+++ 文書抜粋

犬への扉1 宇多田ヒカル「Simple And Clean」

 

犬が亡くなってから3年が経った。

 

正確には3年と8ヶ月が経とうとしている。

 

犬は、2006年10月10日生まれのウェルシュ・コーギー・ペンブロークだ。子犬の頃に、ペットショップから私の家に来た。犬にはその時私が付けた「クリ」と言う名前がある。

 

犬は13歳のときに亡くなったが、前日まで超元気だった。なので、突然駆け足で死んだ時は驚きが勝っていたように思う。

 

子犬の時から乱暴者だったが、死ぬまで暴れん坊将軍の犬生を貫いた。弾丸のように走り回り、幼い家族や知らない人に触られた時にイヤな部位(脇の下など)を触られるとノーモーションで噛み付くほどだったが、ドッグランで他の犬に追いかけ回されると、飼い主の足の間に挟まって震えている臆病な犬だった。多分、とても怖がりなので、怖いと感じると噛みついて、自分を守っていたのだろうと思う。

 

私は犬のいない世界で生きることが今でも怖いと感じる。

 

音楽や文学や映画や美術は私にとって、犬のところへ繋がった扉を開くための鍵であり、私がこの3年間生きてくることができたのは、犬と、音楽や文学や映画や美術のおかげだと思う。

生身の人間の言葉や行動に、本当のこと(と私が呼んでいるもの)はなにもなかった。私が見出せないだけかもしれない。どちらにしても、だから私の人生には犬と音楽や文学や映画や美術が必要だった。

++++++
+++ 記録データ

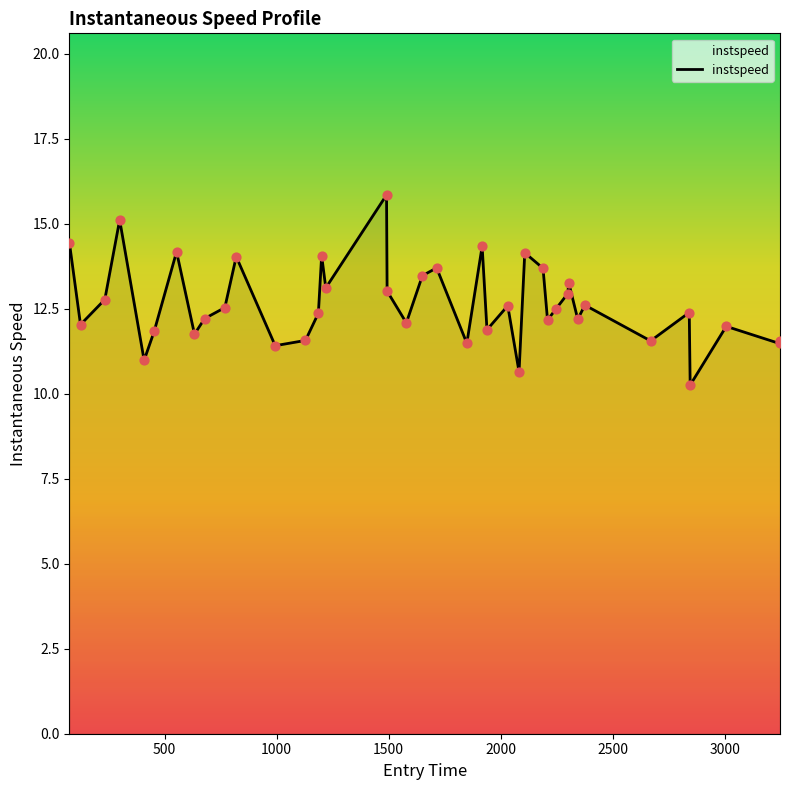

What is the difference between the maximum and minimum values?

5.6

++++++

• **やること**:
1. 犬について書かれた文章では、犬のところへ繋がった扉を開くための鍵として何が挙げられていますか？すべて答えてください。
2. 犬について書かれた文章を、最後の文の続きから書き進めてください。

• **回答一覧**:
1. 音楽、文学、映画、美術

2.
 

今日は私を生き延びさせてくれたもの、その中でも、犬への扉(ハヤカワSF文庫のタイトル?)を開いてくれた音楽に絞って書いていこうと思う。

 

一度に全ての曲について書くのは大変だったので、どれくらいの時間がかかるかはわからないが、一曲ずつ取り上げていくことにする。



* 歌詞を引用する部分がありますが、英語の歌詞の翻訳は、私が個人的に行ったものであり、誤訳を含んでいると思います。

* いくつかの曲については、アーティスト本人による日本語訳があります。気になったものがあれば、ぜひ調べてみてください。

* 取り上げる予定の曲は全て、Apple Musicで作っているプレイリストで聞くことができます。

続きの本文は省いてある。